═════ Data shown

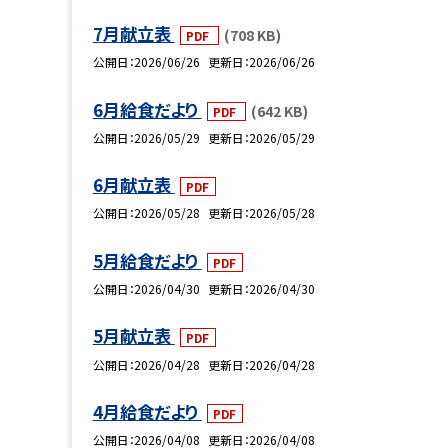
7月献立表
(708 KB)
PDF
公開日
2026/06/26
更新日
2026/06/26
6月給食だより
(642 KB)
PDF
公開日
2026/05/29
更新日
2026/05/29
6月献立表
PDF
公開日
2026/05/28
更新日
2026/05/28
5月給食だより
PDF
公開日
2026/04/30
更新日
2026/04/30
5月献立表
PDF
公開日
2026/04/28
更新日
2026/04/28
4月給食だより
PDF
公開日
2026/04/08
更新日
2026/04/08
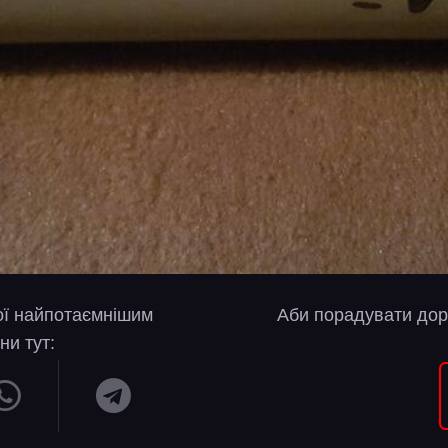
вої найпотаємнішим
Аби порадувати дор
ни тут:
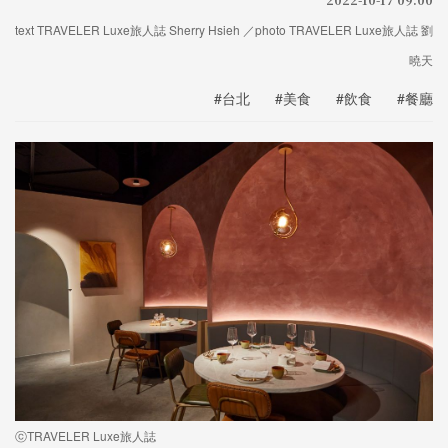
text TRAVELER Luxe旅人誌 Sherry Hsieh ／photo TRAVELER Luxe旅人誌 劉
曉天
#台北
#美食
#飲食
#餐廳
ⓒTRAVELER Luxe旅人誌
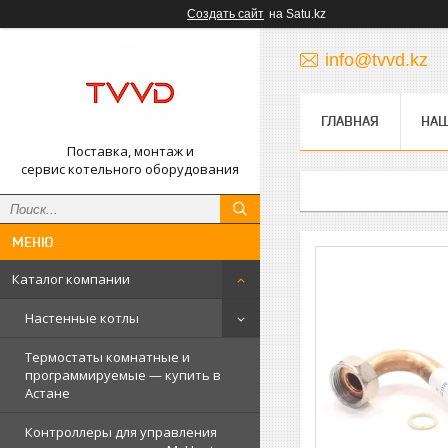
Создать сайт
на Satu.kz
info@tvvd.kz
ГЛАВНАЯ
НА
Поставка, монтаж и
сервис котельного оборудования
Каталог компании
Настенные котлы
Термостаты комнатные и
программируемые — купить в
Астане
Контроллеры для управления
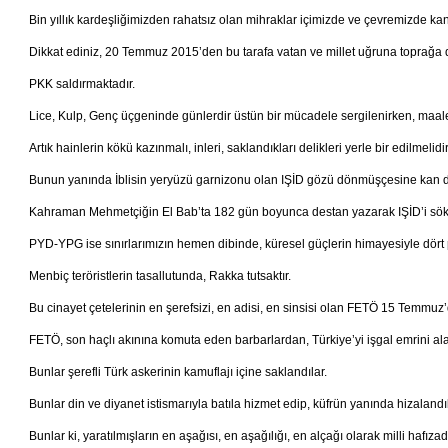
Bin yıllık kardeşliğimizden rahatsız olan mihraklar içimizde ve çevremizde kanl
Dikkat ediniz, 20 Temmuz 2015’den bu tarafa vatan ve millet uğruna toprağa d
PKK saldırmaktadır.
Lice, Kulp, Genç üçgeninde günlerdir üstün bir mücadele sergilenirken, maale
Artık hainlerin kökü kazınmalı, inleri, saklandıkları delikleri yerle bir edilmelidir
Bunun yanında İblisin yeryüzü garnizonu olan IŞİD gözü dönmüşçesine kan 
Kahraman Mehmetçiğin El Bab’ta 182 gün boyunca destan yazarak IŞİD’i söküp a
PYD-YPG ise sınırlarımızın hemen dibinde, küresel güçlerin himayesiyle dört p
Menbiç teröristlerin tasallutunda, Rakka tutsaktır.
Bu cinayet çetelerinin en şerefsizi, en adisi, en sinsisi olan FETÖ 15 Temmuz’d
FETÖ, son haçlı akınına komuta eden barbarlardan, Türkiye’yi işgal emrini a
Bunlar şerefli Türk askerinin kamuflajı içine saklandılar.
Bunlar din ve diyanet istismarıyla batıla hizmet edip, küfrün yanında hizalandıl
Bunlar ki, yaratılmışların en aşağısı, en aşağılığı, en alçağı olarak milli hafızadak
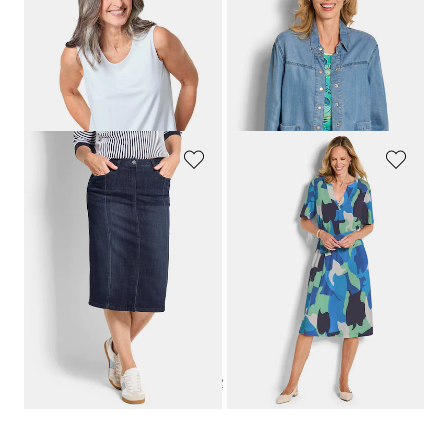
GOLDNER
GOLDNER
Élégant bustier indéformable
Surchemise, aspect jean
39,95 €
119,95 €
69,95 €
+ 5
Meilleur prix sur 30 jours** : 89,95 €
(-22%)
GOLDNER
GOLDNER
Style 5 poches
Robe en jersey avec lien à nouer et poches
119,95 €
149,95 €
69,95 €
109,95 €
Meilleur prix sur 30 jours** : 89,95 €
Meilleur prix sur 30 jours** :
(-22%)
119,95 €
(-8%)
1
2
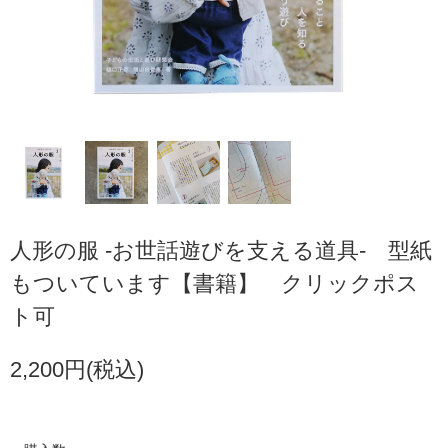
人形の服 -お世話遊びを支える道具- 型紙
もついています【書籍】 クリックポス
ト可
2,200円(税込)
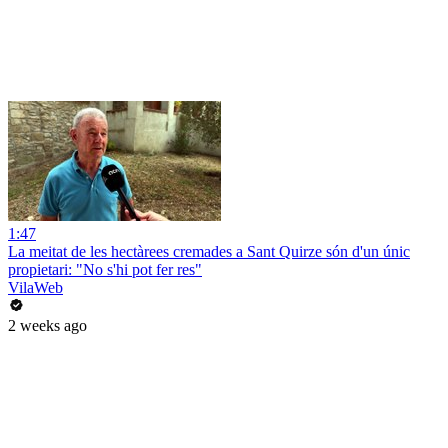
1:47
La meitat de les hectàrees cremades a Sant Quirze són d'un únic
propietari: "No s'hi pot fer res"
VilaWeb
2 weeks ago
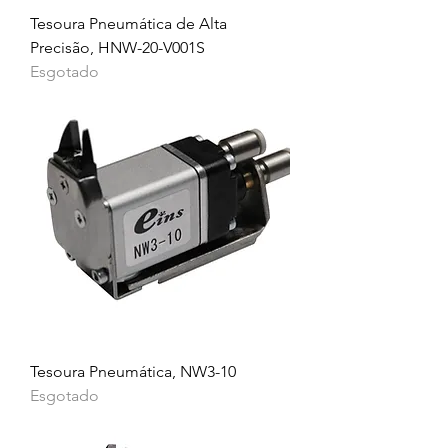
Tesoura Pneumática de Alta
Precisão, HNW-20-V001S
Esgotado
Tesoura Pneumática, NW3-10
Esgotado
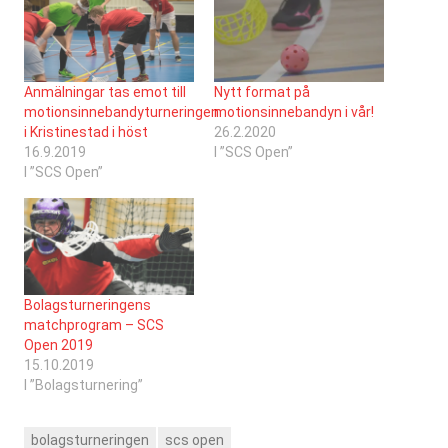
Anmälningar tas emot till
Nytt format på
motionsinnebandyturneringen
motionsinnebandyn i vår!
i Kristinestad i höst
26.2.2020
16.9.2019
I ”SCS Open”
I ”SCS Open”
Bolagsturneringens
matchprogram – SCS
Open 2019
15.10.2019
I ”Bolagsturnering”
bolagsturneringen
scs open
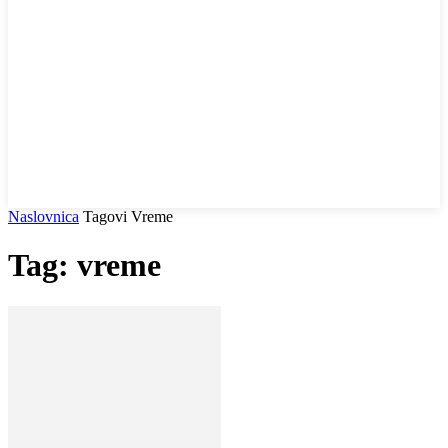
Naslovnica
Tagovi
Vreme
Tag: vreme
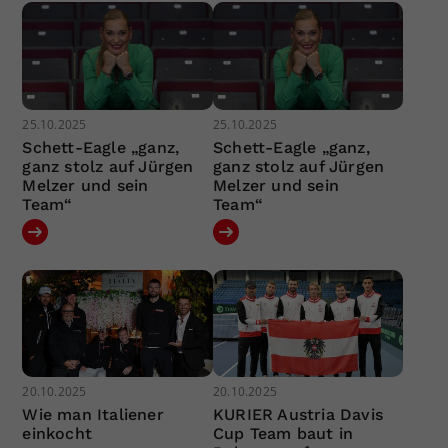
25.10.2025
25.10.2025
Schett-Eagle „ganz,
Schett-Eagle „ganz,
ganz stolz auf Jürgen
ganz stolz auf Jürgen
Melzer und sein
Melzer und sein
Team“
Team“
20.10.2025
20.10.2025
Wie man Italiener
KURIER Austria Davis
einkocht
Cup Team baut in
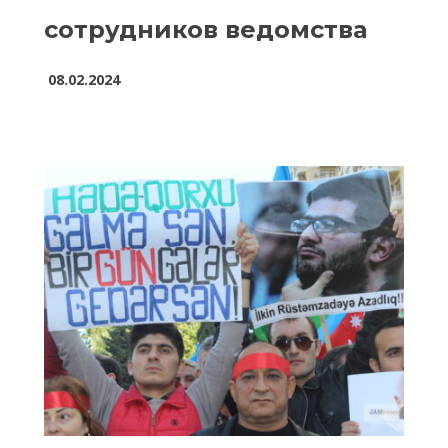
сотрудников ведомства
08.02.2024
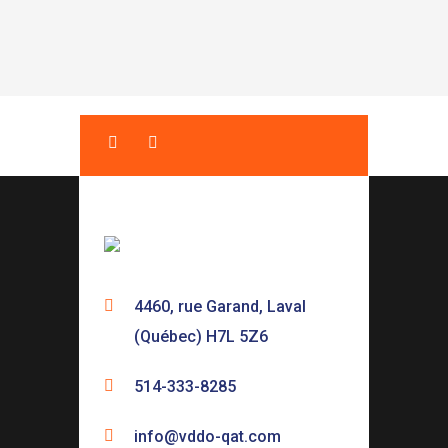
4460, rue Garand, Laval
(Québec) H7L 5Z6
514-333-8285
info@vddo-qat.com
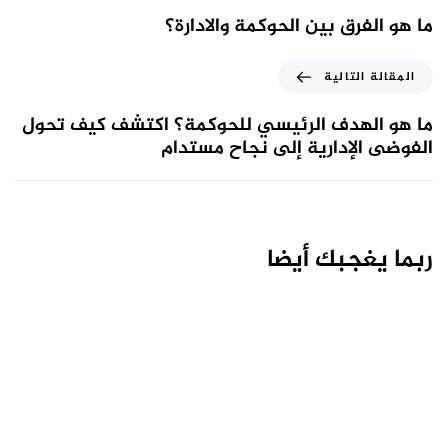
ما هو الفرق بين الحوكمة والادارة؟
المقالة التالية
ما هو الهدف الرئيسي للحوكمة؟ اكتشف كيف تحول
الفوضى الإدارية إلى نجاح مستدام
ربما يغجبك أيضا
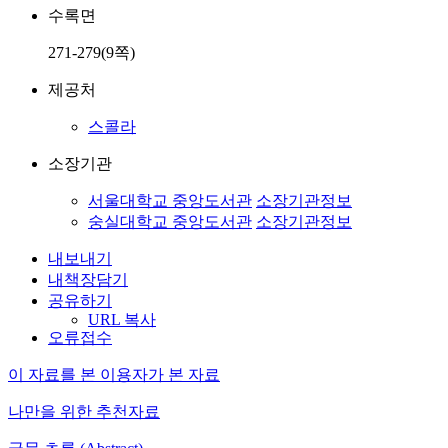
수록면
271-279(9쪽)
제공처
스콜라
소장기관
서울대학교 중앙도서관
소장기관정보
숭실대학교 중앙도서관
소장기관정보
내보내기
내책장담기
공유하기
URL 복사
오류접수
이 자료를 본 이용자가 본 자료
나만을 위한 추천자료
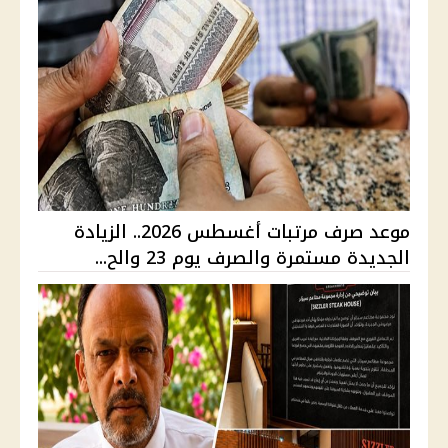
موعد صرف مرتبات أغسطس 2026.. الزيادة
الجديدة مستمرة والصرف يوم 23 والح...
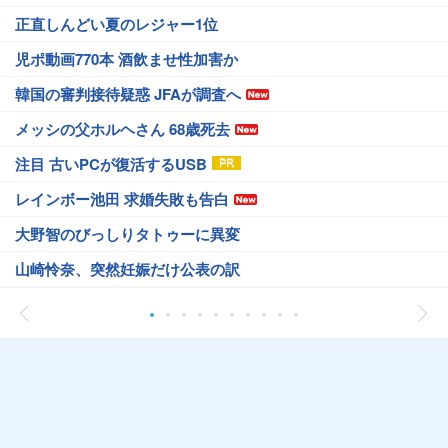
正直しんどい夏のレジャー1位
児ポ動画770本 酒飲ませ性加害か
韓国の審判接待疑惑 JFAが調査へ
メッシの父ホルヘさん 68歳死去
注目 古いPCが復活するUSB
レインボー池田 求婚失敗も告白
大野智のびっしりタトゥーに異変
山崎怜奈、突然妊娠だけ公表の訳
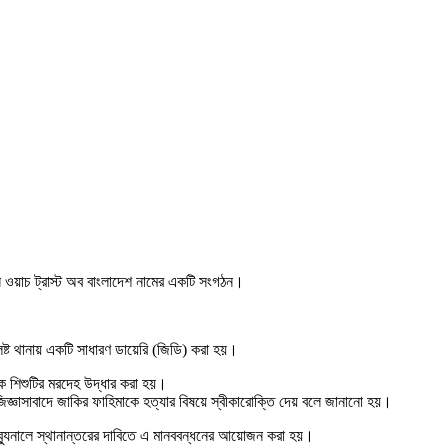
টস ওয়াচ ট্রাস্ট অব বাংলাদেশ নামের একটি সংগঠন।
িষ্ট থানায় একটি সাধারণ ডায়েরি (জিডি) করা হয়।
কে শিশুটির মরদেহ উদ্ধার করা হয়।
জ্ঞাসাবাদে জাকির ফাহিমাকে হত্যার বিষয়ে স্বীকারোক্তি দেয় বলে জানানো হয়।
্রাইব্যুনালে স্থানান্তরের দাবিতে এ মানববন্ধনের আয়োজন করা হয়।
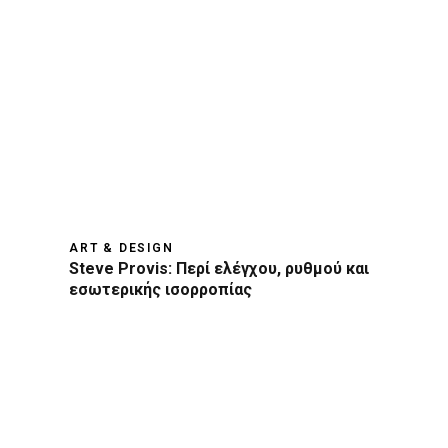
ART & DESIGN
Steve Provis: Περί ελέγχου, ρυθμού και
εσωτερικής ισορροπίας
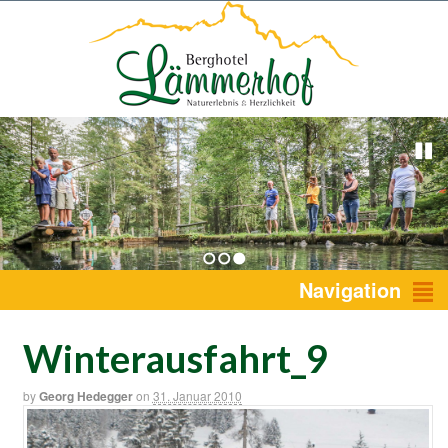
1
2
3
Navigation
Winterausfahrt_9
by
Georg Hedegger
on
31. Januar 2010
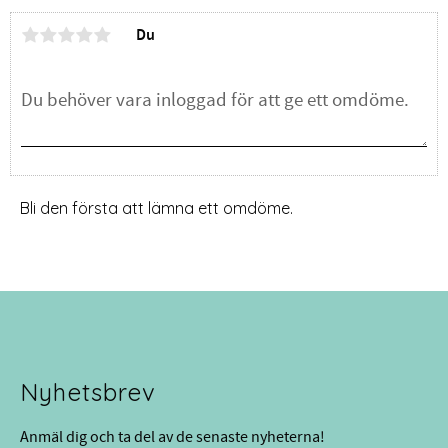
Du
Bli den första att lämna ett omdöme.
Nyhetsbrev
Anmäl dig och ta del av de senaste nyheterna!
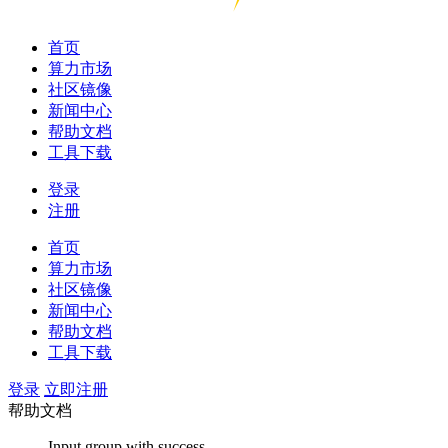
首页
算力市场
社区镜像
新闻中心
帮助文档
工具下载
登录
注册
首页
算力市场
社区镜像
新闻中心
帮助文档
工具下载
登录
立即注册
帮助文档
Input group with success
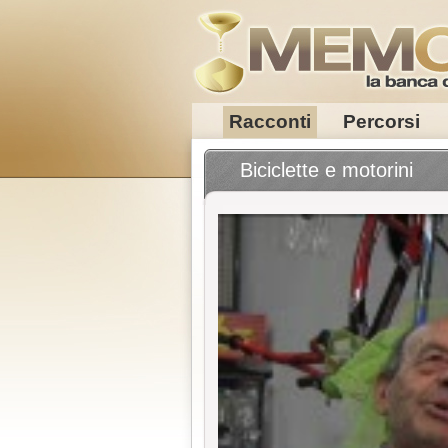
Racconti
Percorsi
Biciclette e motorini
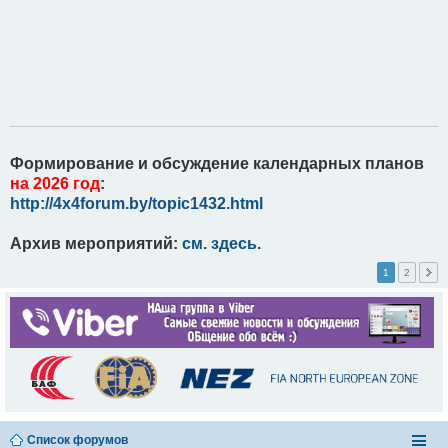
Формирование и обсуждение календарных планов
на 2026 год
:
http://4x4forum.by/topic1432.html
Архив мероприятий:
см. здесь.
1
2
Список форумов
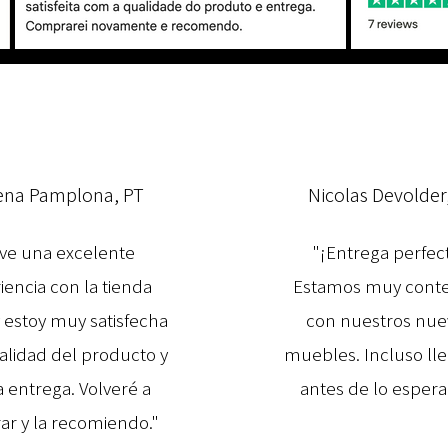
ena Pamplona, PT
Nicolas Devolder
ve una excelente
"¡Entrega perfec
iencia con la tienda
Estamos muy cont
y estoy muy satisfecha
con nuestros nue
calidad del producto y
muebles. Incluso ll
a entrega. Volveré a
antes de lo espera
r y la recomiendo."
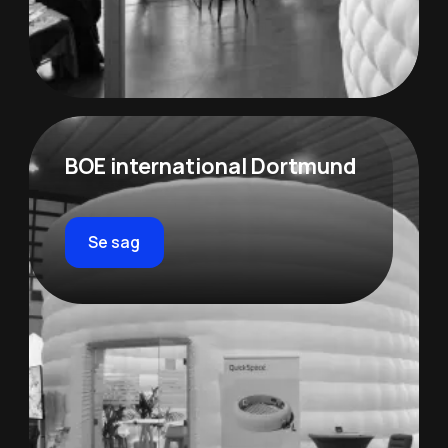
BOE international Dortmund
Se sag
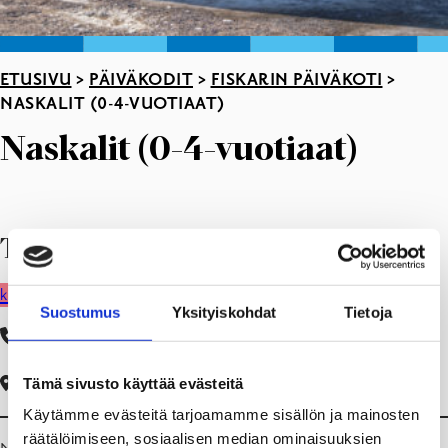
ETUSIVU
>
PÄIVÄKODIT
>
FISKARIN PÄIVÄKOTI
>
NASKALIT (0-4-VUOTIAAT)
Naskalit (0-4-vuotiaat)
Tervetuloa Naskaleihin!
kirjaudu Peda.nettiin
Suostumus
Yksityiskohdat
Tietoja
019 289 2669
Opintie 4, 10470 Fiskari
Tämä sivusto käyttää evästeitä
Käytämme evästeitä tarjoamamme sisällön ja mainosten
räätälöimiseen, sosiaalisen median ominaisuuksien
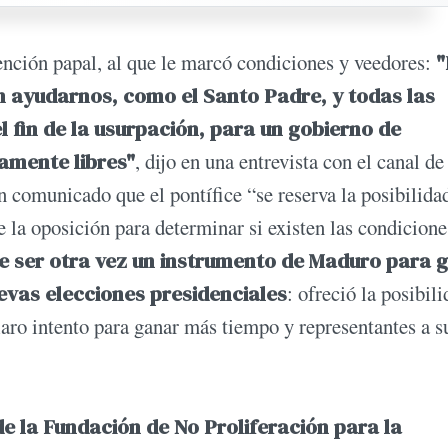
vención papal, al que le marcó condiciones y veedores:
"
 ayudarnos, como el Santo Padre, y todas las
 fin de la usurpación, para un gobierno de
ramente libres"
, dijo en una entrevista con el canal de
un comunicado que el pontífice “se reserva la posibilida
e la oposición para determinar si existen las condicione
 ser otra vez un instrumento de Maduro para 
evas elecciones presidenciales
: ofreció la posibil
claro intento para ganar más tiempo y representantes a s
.
de la Fundación de No Proliferación para la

══════════

Keep the pictures out and repeat exactly the lines from the beginning of the data through the line that contains "PKK saldırmaktadır.", both ends included.

7月献立表
(708 KB)
PDF
公開日
2026/06/26
更新日
2026/06/26
6月給食だより
(642 KB)
PDF
公開日
2026/05/29
更新日
2026/05/29
6月献立表
PDF
公開日
2026/05/28
更新日
2026/05/28
5月給食だより
PDF
公開日
2026/04/30
更新日
2026/04/30
5月献立表
PDF
公開日
2026/04/28
更新日
2026/04/28
4月給食だより
PDF
公開日
2026/04/08
更新日
2026/04/08
вої найпотаємнішим
Аби порадувати дор
ни тут:
text TRAVELER Luxe旅人誌 Sherry Hsieh ／photo TRAVELER Luxe旅人誌 劉
曉天
#台北
#美食
#飲食
#餐廳
ⓒTRAVELER Luxe旅人誌
Создать сайт
на Satu.kz
info@tvvd.kz
ГЛАВНАЯ
НА
Поставка, монтаж и
сервис котельного оборудования
Каталог компании
Настенные котлы
Термостаты комнатные и
программируемые — купить в
Астане
Контроллеры для управления
Bin yıllık kardeşliğimizden rahatsız olan mihraklar içimizde ve çevremizde kanl
Dikkat ediniz, 20 Temmuz 2015’den bu tarafa vatan ve millet uğruna toprağa d
PKK saldırmaktadır.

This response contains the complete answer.